I am trying to make a neural network model with Keras for predicting values (solubilities), basically, it’s a regression model. There are 2 inputs (temperature and salinity) and one output and also configured the input and output layer nodes according to it, 2 and 1 nodes respectively. I am using the GPU conda environment (Knime installed all the required libraries by itself after clicking create an environment in the python deep learning preferences). I have attached the screenshots of my configurations and knime workflow.
The problem is that during the learning process of the network learner the accuracy plot shows a horizontal plot with all values zeros and error plot also seems vague.I have attached a txt file for training data…just rename it to csv as I was not able to attach the csv file as the forum post editor didn’t allowed to.training data.txt (835 Bytes)

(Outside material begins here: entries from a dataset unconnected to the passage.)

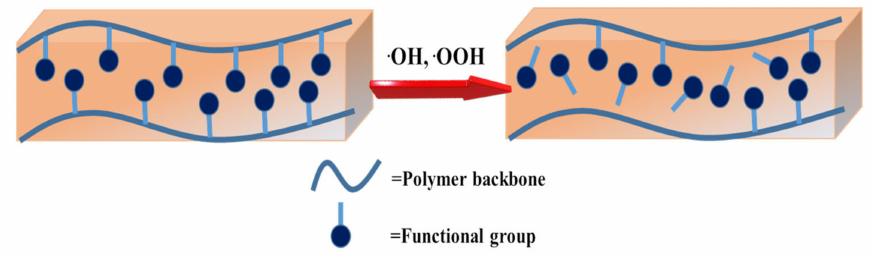
Figure 8. Mechanism showing degradation of SP-PMPS by Fenton’s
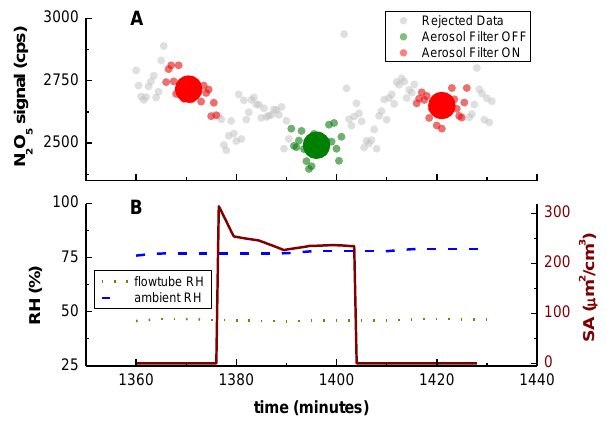
Fig. 2. (A) Select data illustrating the capabilities and precision of the reactivity apparatus over a single aerosol filter ON/OFF/ON cy- cle. Aerosol Filter ON indicates particles are not present in the flow reactor. Aerosol Filter OFF indicates when the reactor is sampling ambient particles. The size of the three large markers represents the 95% confidence range of signals incorporated in the average. (B) Ambient RH (blue dashed line), calculated flow reactor RH (olive dotted line), and particle surface area concentrations are shown for the same period. Surface area is only shown for the Filter OFF sta- tus and set to zero for the Filter ON status to illustrate the particle surface areas within the flow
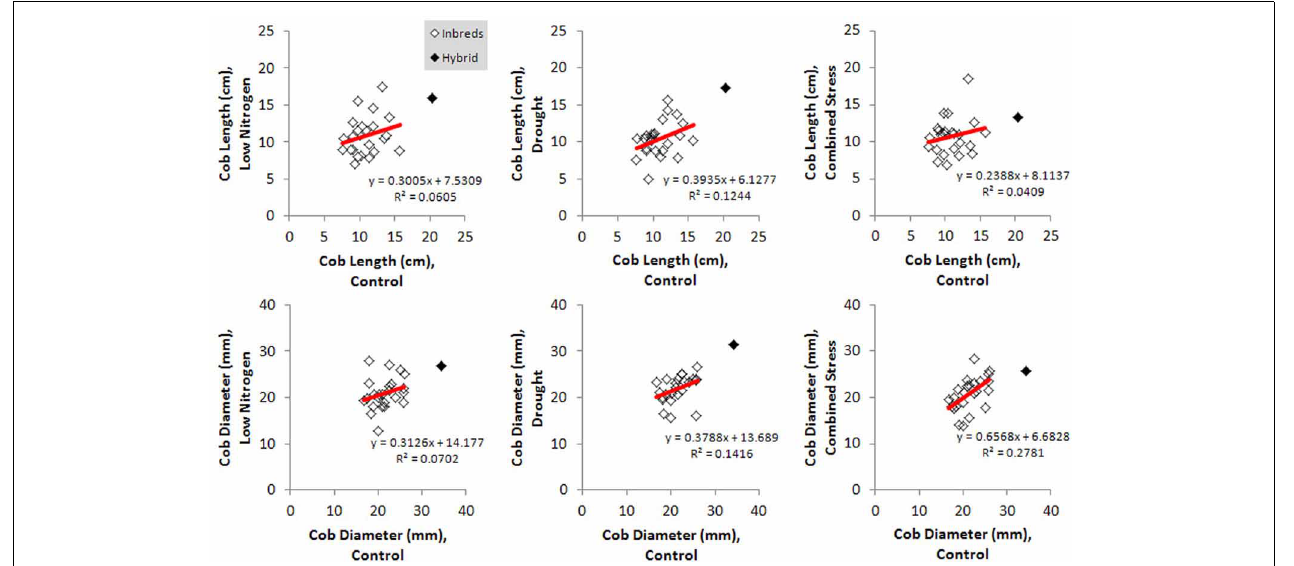
FIGURE 1 | Physiological responses to imposed environmental stress for all genotypes. Effect of environmental stress treatments on cob length and cob diameter are shown relative to the control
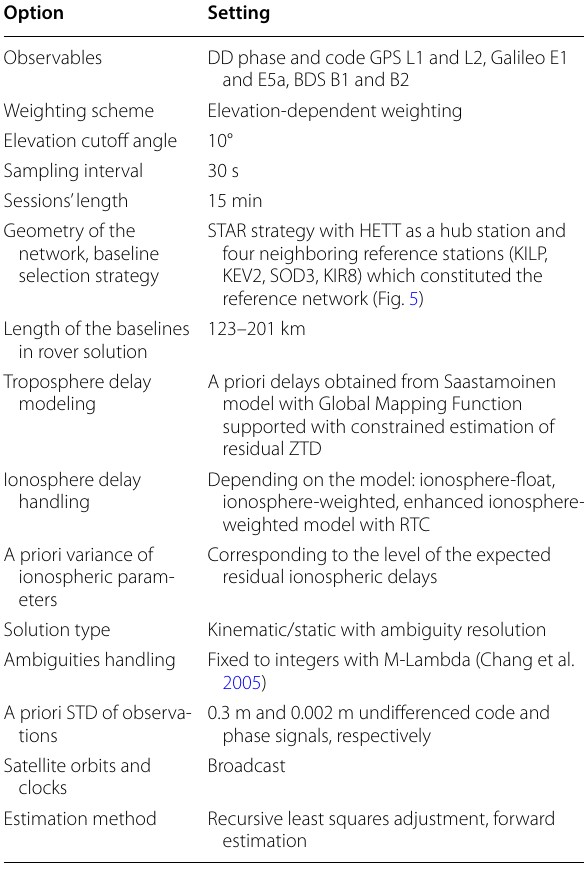
Table 2 Details of GNSS data processing for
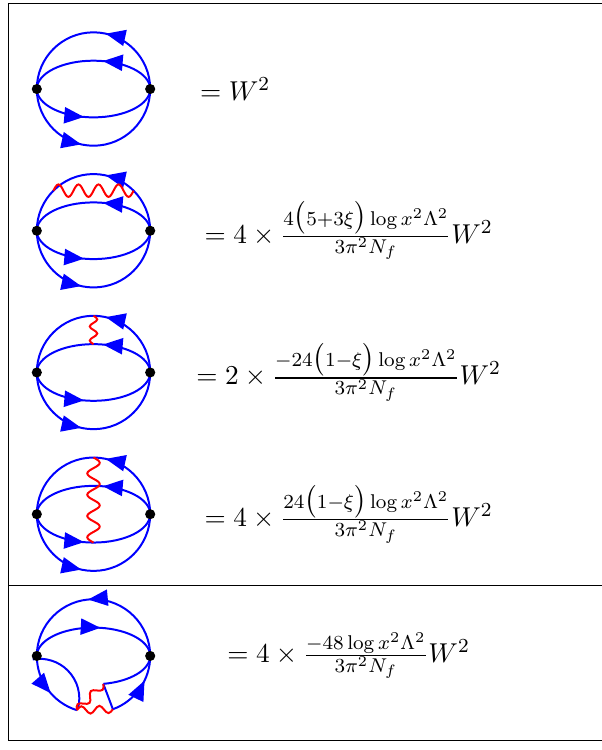
Table 3 . (bQED) adjoint-2 and adjoint quartic operator renormalization.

Strontium sulphate knime ai(2).knwf (21.0 KB)
I looked at a few of your settings, it looks like your loss function is set to Binary Cross Entropy in the Network Learner. This is only works with classification problems.
Try swapping the loss function to Mean Squared Error, this is more typical when predicting a numeric value like this.
Note that the accuracy tab on your learning monitor will still be flat, accuracy is a metric for classification problems, but your loss function tab should make a lot more sense.
Thanks Corey for your reply. I now see what was I doing wrong. And one more thing, the loss function is not decreasing but only revolving around a certain value…the output layer activation function is set to tanh. I have attached the screenshot. And also I think keras is not able to use my nvidia gpu as the training process seems slow for a gtx1650 gpu, for this i have attached the console log. And in the network learner configuration, cuda visible devices box is empty.
I will be very helpful if you can guide me to get results.